Foolish scientists — they ignore the Oogity Boogity factor, which the Discoveroids know is essential for life to begin. Another excerpt:
Observer bias is difficult to overcome because we are so used to assuming most examples will be of the common case. But we as the observer may not, in fact, be the common case. If you pick up a rock on the ground at random, it is a safe bet that it is an average kind of rock. Yet it may in fact be a large gold nugget, or a diamond to rival the Hope Diamond. So it is with the Earth, its life, and human civilization. We are immersed in a culture of science fiction, where aliens abound in the galaxy. In the majority of science-fiction media, alien technologies far surpass our own.

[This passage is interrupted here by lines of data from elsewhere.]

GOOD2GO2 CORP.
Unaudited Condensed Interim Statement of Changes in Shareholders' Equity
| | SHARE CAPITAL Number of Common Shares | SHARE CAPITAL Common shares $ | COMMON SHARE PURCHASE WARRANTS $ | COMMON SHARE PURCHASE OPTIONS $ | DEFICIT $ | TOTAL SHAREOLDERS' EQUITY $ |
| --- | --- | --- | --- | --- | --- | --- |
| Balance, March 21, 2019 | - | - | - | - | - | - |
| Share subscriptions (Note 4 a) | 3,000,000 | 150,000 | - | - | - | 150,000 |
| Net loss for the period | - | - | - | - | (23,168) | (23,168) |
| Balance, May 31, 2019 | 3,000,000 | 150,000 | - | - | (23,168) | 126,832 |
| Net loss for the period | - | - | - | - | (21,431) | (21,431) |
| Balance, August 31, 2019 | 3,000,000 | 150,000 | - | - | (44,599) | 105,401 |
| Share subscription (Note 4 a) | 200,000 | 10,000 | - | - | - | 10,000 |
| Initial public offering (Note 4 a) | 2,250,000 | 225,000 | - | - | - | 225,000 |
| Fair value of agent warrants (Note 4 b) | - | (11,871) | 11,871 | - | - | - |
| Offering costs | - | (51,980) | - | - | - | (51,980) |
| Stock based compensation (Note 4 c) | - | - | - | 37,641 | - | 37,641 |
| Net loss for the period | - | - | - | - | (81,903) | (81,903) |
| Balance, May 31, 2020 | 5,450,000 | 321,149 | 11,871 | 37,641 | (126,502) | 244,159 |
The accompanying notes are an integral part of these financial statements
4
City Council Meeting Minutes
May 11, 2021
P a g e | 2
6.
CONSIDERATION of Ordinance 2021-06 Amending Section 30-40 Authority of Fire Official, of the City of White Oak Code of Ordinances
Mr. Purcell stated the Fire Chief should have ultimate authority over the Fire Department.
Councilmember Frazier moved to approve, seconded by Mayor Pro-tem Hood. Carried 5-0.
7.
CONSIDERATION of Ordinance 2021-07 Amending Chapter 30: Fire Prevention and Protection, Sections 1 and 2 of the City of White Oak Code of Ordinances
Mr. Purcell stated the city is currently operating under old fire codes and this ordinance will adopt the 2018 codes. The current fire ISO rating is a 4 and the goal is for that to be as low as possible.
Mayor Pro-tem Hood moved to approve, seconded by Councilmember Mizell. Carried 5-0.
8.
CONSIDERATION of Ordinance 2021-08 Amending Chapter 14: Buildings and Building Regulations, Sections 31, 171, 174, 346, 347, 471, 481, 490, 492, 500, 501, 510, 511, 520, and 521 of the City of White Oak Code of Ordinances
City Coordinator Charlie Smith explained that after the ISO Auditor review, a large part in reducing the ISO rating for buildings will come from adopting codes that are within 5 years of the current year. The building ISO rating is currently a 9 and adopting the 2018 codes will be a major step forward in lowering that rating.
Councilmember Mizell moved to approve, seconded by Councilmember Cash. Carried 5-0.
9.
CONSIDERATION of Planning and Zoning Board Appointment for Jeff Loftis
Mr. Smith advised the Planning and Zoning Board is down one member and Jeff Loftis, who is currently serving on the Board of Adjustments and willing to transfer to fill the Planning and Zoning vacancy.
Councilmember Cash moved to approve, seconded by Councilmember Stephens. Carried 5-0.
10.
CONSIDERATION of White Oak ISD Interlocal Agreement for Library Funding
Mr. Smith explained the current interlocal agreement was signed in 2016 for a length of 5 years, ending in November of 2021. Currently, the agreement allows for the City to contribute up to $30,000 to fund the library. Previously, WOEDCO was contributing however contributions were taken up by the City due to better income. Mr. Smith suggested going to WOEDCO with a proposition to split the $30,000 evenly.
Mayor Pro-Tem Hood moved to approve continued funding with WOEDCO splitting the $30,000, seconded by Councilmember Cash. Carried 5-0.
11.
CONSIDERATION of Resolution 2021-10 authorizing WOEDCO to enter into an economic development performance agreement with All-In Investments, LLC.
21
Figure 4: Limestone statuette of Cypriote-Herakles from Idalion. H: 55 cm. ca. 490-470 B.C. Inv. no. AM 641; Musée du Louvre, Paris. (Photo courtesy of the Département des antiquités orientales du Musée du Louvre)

Bakken seems to have difficulty separating science from science fiction. Is that because he’s a creationist? Skipping some references to authors who speculate that intelligent life may be rare, he says:
Recent astrobiological research now points to the realization that environments, intergalactic, galactic, planetary system, stellar, and planetary, which are stable enough to allow life to arise and develop over several billion years as it has on Earth, are so rare that few if any civilizations will actually make it to the point where they can communicate beyond their planet.
Maybe. But maybe not. No one knows yet. It’s a big galaxy, with millions — possibly billions — of planets, and we’ve only just begun to look. He concludes with this:
New discoveries about our sun and solar system’s unique history have significant bearing on the issue of habitability. In addition, the Moon, the event that formed it, and its present existence also have important consequences for the issue of Earth’s habitability.
That’s all there is, and it’s nothing new. But it’s only the first in a promised series of such posts. The Discoveroids are already certain that our little world and our wonderful species are the deliberate, intelligently designed climax of creation, so we have no doubt what their conclusion will be, but there may be some fun times along the way. We’ll be watching for later installments.